The US rebalancing culminated in a direct engagement at the EAS with China — a potential rival and Asia’s next emerging power — which will be led in the next decade by a new leadership whose attitude toward the United States and Southeast Asia remains untested.

The US–China engagement in ASEAN’s backyard was a manifestation of two conflicting goals — competition for influence in Asia by the two powers even as they declared their mutual desire for greater cooperation as the world’s two largest economies. China sees the pivot as an Obama-led ring-fencing of its peaceful rise. China responded to this at the EAS with another push to keep the United States out of Beijing’s South China Sea disputes with several ASEAN states.

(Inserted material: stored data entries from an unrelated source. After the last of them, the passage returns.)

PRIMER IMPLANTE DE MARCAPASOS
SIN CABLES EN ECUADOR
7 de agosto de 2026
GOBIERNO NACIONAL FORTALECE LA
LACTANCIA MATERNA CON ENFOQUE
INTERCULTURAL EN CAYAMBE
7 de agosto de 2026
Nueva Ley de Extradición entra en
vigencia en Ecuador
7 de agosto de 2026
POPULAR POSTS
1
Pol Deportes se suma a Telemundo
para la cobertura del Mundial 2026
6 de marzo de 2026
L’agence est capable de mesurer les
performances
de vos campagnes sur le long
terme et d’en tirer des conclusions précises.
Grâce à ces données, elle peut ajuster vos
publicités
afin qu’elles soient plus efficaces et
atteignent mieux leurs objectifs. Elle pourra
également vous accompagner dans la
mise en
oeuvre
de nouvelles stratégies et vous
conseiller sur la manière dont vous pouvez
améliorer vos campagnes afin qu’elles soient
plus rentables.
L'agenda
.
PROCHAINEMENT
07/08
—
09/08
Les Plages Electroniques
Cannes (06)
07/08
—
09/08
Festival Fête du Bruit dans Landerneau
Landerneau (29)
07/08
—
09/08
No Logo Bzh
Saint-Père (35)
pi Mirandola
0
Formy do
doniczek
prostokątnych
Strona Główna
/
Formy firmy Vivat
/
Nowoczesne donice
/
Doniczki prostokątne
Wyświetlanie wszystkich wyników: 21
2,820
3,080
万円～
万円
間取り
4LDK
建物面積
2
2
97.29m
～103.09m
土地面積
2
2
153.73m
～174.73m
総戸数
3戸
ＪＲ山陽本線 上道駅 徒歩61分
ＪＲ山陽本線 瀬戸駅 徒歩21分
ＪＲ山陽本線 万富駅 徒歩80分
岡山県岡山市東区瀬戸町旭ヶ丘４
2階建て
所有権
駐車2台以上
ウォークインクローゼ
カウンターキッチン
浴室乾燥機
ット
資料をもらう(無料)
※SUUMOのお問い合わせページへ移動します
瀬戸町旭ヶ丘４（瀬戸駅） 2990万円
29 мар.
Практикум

Beijing’s assertiveness in shaping the resolution of the South China Sea disputes was the second dimension of the power game. It led to a replay of the proxy tussle and internal divisions within ASEAN caused by host Cambodia’s poor handling of the increasingly divisive issue. For the first time in ASEAN history, the chairman’s draft closing statement had to be openly contradicted and corrected by fellow ASEAN leaders for its ‘inaccuracies’. Hun Sen had wrongly claimed — reflecting his eagerness to please Beijing — that the leaders had reached a consensus not to ‘internationalise the issue’.

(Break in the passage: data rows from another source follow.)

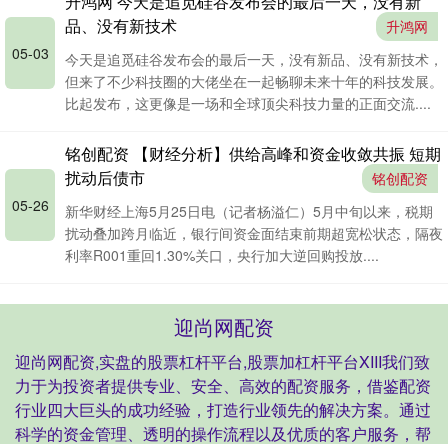
升鸿网 今天是追觅硅谷发布会的最后一天，没有新
品、没有新技术
升鸿网
05-03
今天是追觅硅谷发布会的最后一天，没有新品、没有新技术，
但来了不少科技圈的大佬坐在一起畅聊未来十年的科技发展。
比起发布，这更像是一场和全球顶尖科技力量的正面交流....
铭创配资 【财经分析】供给高峰和资金收敛共振 短期
扰动后债市
铭创配资
05-26
新华财经上海5月25日电（记者杨溢仁）5月中旬以来，税期
扰动叠加跨月临近，银行间资金面结束前期超宽松状态，隔夜
利率R001重回1.30%关口，央行加大逆回购投放....
迎尚网配资
迎尚网配资,实盘的股票杠杆平台,股票加杠杆平台XIII‌我们致
力于为投资者提供专业、安全、高效的配资服务，借鉴配资
行业四大巨头的成功经验，打造行业领先的解决方案。通过
科学的资金管理、透明的操作流程以及优质的客户服务，帮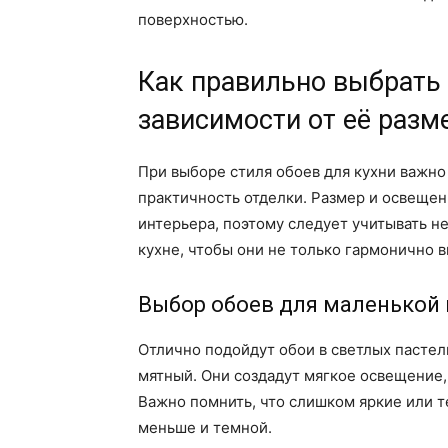
поверхностью.
Как правильно выбрать 
зависимости от её разм
При выборе стиля обоев для кухни важно 
практичность отделки. Размер и освеще
интерьера, поэтому следует учитывать н
кухне, чтобы они не только гармонично 
Выбор обоев для маленькой 
Отлично подойдут обои в светлых пастел
мятный. Они создадут мягкое освещение,
Важно помнить, что слишком яркие или т
меньше и темной.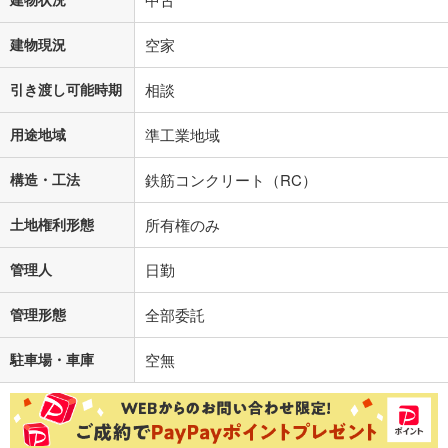
建物現況
空家
引き渡し可能時期
相談
用途地域
準工業地域
構造・工法
鉄筋コンクリート（RC）
土地権利形態
所有権のみ
管理人
日勤
管理形態
全部委託
駐車場・車庫
空無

The third layer of the power game was the entry of a new race for economic influence and preponderance: ASEAN officially launched the Regional Comprehensive Economic Partnership (RCEP) to pull together Asia’s major economies as one integrated dynamo for growth. The RCEP, a huge free trade area likely to be dominated by China through its sheer size, is a potential rival to the US-led Trans-Pacific Partnership (TPP). Manifesting yet another layer of the diplomatic tussle, China, Japan and South Korea within the RCEP will form their own Northeast Asian free trade area despite current tensions over their maritime disputes in the East China Sea. If successful, their trilateral FTA will overshadow the ASEAN Free Trade Area (AFTA) due to the combined economic weight of the three Northeast Asian economies.

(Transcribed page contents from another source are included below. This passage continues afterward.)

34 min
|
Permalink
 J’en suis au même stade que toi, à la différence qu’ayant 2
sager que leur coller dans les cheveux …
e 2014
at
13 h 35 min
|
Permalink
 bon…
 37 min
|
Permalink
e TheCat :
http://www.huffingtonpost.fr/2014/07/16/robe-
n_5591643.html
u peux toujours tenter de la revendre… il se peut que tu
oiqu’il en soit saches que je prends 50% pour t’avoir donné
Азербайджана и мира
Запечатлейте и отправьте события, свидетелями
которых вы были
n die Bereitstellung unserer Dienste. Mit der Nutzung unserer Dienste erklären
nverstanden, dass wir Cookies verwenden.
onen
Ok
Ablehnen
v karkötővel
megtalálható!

The RCEP is a smart strategic move by ASEAN to offset the projected shortfall of its own ASEAN Community 2015 project at regional integration. With just three years to go, analysts are sceptical of a fully integrated ASEAN community given the foot-dragging by some members over economic liberalisation and the gulf between the more advanced and newer member states.

The emergence of the RCEP, TPP and AFTA alongside the long-standing APEC forum and the future China–Japan–South Korea trilateral FTA is more than coincidental. It reflects what Secretary of State Hillary Clinton described as the strategic power of economic forces — the rise of the ‘economics of power’ and the ‘power of economics’. Though currently competing, the RCEP and TPP could take a positive turn in the long run and end up merging into one big FTA called the Free Trade Area of the Asia Pacific.

The Asian power game can have one of two possible outcomes for ASEAN. Either ASEAN gets trampled underfoot by the more powerful nations, or it survives by maintaining cohesion. What we have just seen at the back-to-back regional summits is ASEAN struggling to steer itself between a rock and a hard place. But the motivation is the same: survival in the face of the growing pressure from competing forces out to shape the evolving architecture in the Asia Pacific.

The inherent weaknesses of ASEAN caused by conflicting interests among members have been exposed once again. Yet, at the same time, their overriding desire to stay on top of the power game is evident. The group has a code-word for this herculean task: ‘ASEAN centrality’.

The battle for ASEAN centrality is hardly over. The EAS in Phnom Penh was just the opening chapter. Over the next few years, especially toward 2015, more drama may unfold as the geostrategic tussle gets more intense and complicated while ASEAN seeks safe passage through the unfolding power game of the giants.

Yang Razali Kassim is Senior Fellow at the S. Rajaratnam School of International Studies (RSIS), Nanyang Technological University, where he also contributes to the Centre for Multilateralism Studies and the Centre for Non-Traditional Security Studies.